Инженер из Якутска Николай Ганыпин не был так удачлив. Он уже отсидел десять лет в сталинских лагерях, получил реабилитацию, но писал мемуары, за что и угодил снова за решетку в 1969 году. Пробыл в СПБ он недолго: на другой год его выписали уже в предсмертном состоянии — рак желудка. По слухам, Ганьшин скончался еще в приемном покое обычной психбольницы, не дойдя до отделения.
С самого основания СПБ там находился Григорий Яндышев — бывший военный летчик, попавший в плен еще во время Финской войны. За это он отсидел пятнадцать лет вплоть до реабилитации при Хрущеве, а в 1964 году был арестован снова. Психиатрический ГУЛАГ оказался для него похуже сталинского: Яндышев уже не вышел из него на свободу и умер в СПБ в 1971 году.
По «второму кругу» в СПБ оказался и другой сталинский зэк — бывший простым рабочим, экономист по образованию, Дмитрий Рябованов из Хабаровска.
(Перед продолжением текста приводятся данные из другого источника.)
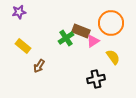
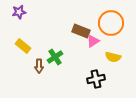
green cross: moved 11 px left, 19 px down
yellow semicircle: rotated 140 degrees clockwise
brown arrow: rotated 32 degrees counterclockwise
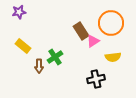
brown rectangle: rotated 36 degrees clockwise
yellow semicircle: rotated 21 degrees counterclockwise
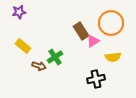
brown arrow: rotated 72 degrees counterclockwise
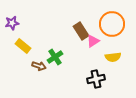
purple star: moved 7 px left, 11 px down
orange circle: moved 1 px right, 1 px down
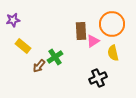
purple star: moved 1 px right, 3 px up
brown rectangle: rotated 30 degrees clockwise
yellow semicircle: moved 4 px up; rotated 84 degrees clockwise
brown arrow: rotated 112 degrees clockwise
black cross: moved 2 px right, 1 px up; rotated 12 degrees counterclockwise
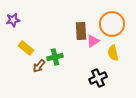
yellow rectangle: moved 3 px right, 2 px down
green cross: rotated 21 degrees clockwise
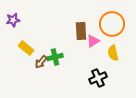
brown arrow: moved 2 px right, 4 px up
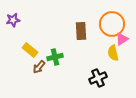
pink triangle: moved 29 px right, 2 px up
yellow rectangle: moved 4 px right, 2 px down
brown arrow: moved 2 px left, 5 px down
Рябованов принадлежал к довольно многочисленной в СССР секте «истинных ленинцев», считавших, что Сталин «исказил ленинизм». Для исправления «искажений» вместе с другими рабочими Рябованов устроил марксистский кружок, где в основном занимались чтением классиков марксизма. Когда в 1968 году КГБ потребовал прекратить этим заниматься, Рябованов написал письмо Брежневу, жалуясь, что на заводе «за разъяснение трудов Энгельса, Маркса, Ленина преследуют всевозможными средствами» — чем и подписал себе ордер на арест.
Еврей из Биробиджана Евгений Шахнюк сел в восемнадцать лет за распространение «сионистских листовок». Он пробыл в СПБ пять лет, и в декабре 1980-го еще там находился — его выпишут в общую психбольницу через месяц после моего приезда.
Пять лет пробудет в СПБ и капитан дальнего плавания из Владивостока Саламат Чураев. Его «преступление» заключалось в том, что в 1976 году во время стоянки в заграничном порту он без разрешения ответил на приглашение капитана стоявшего рядом американского торгового судна — и отправился в гости к американцам. По прибытии во Владивосток Чураев попадет под пресс гэбистской «профилактики»: его понизят в должности, снимут с заграничных рейсов, исключат из партии. Гордый чеченец будет жаловаться, на партсобраниях наговорит много криминального — за что и получит статью 190-1.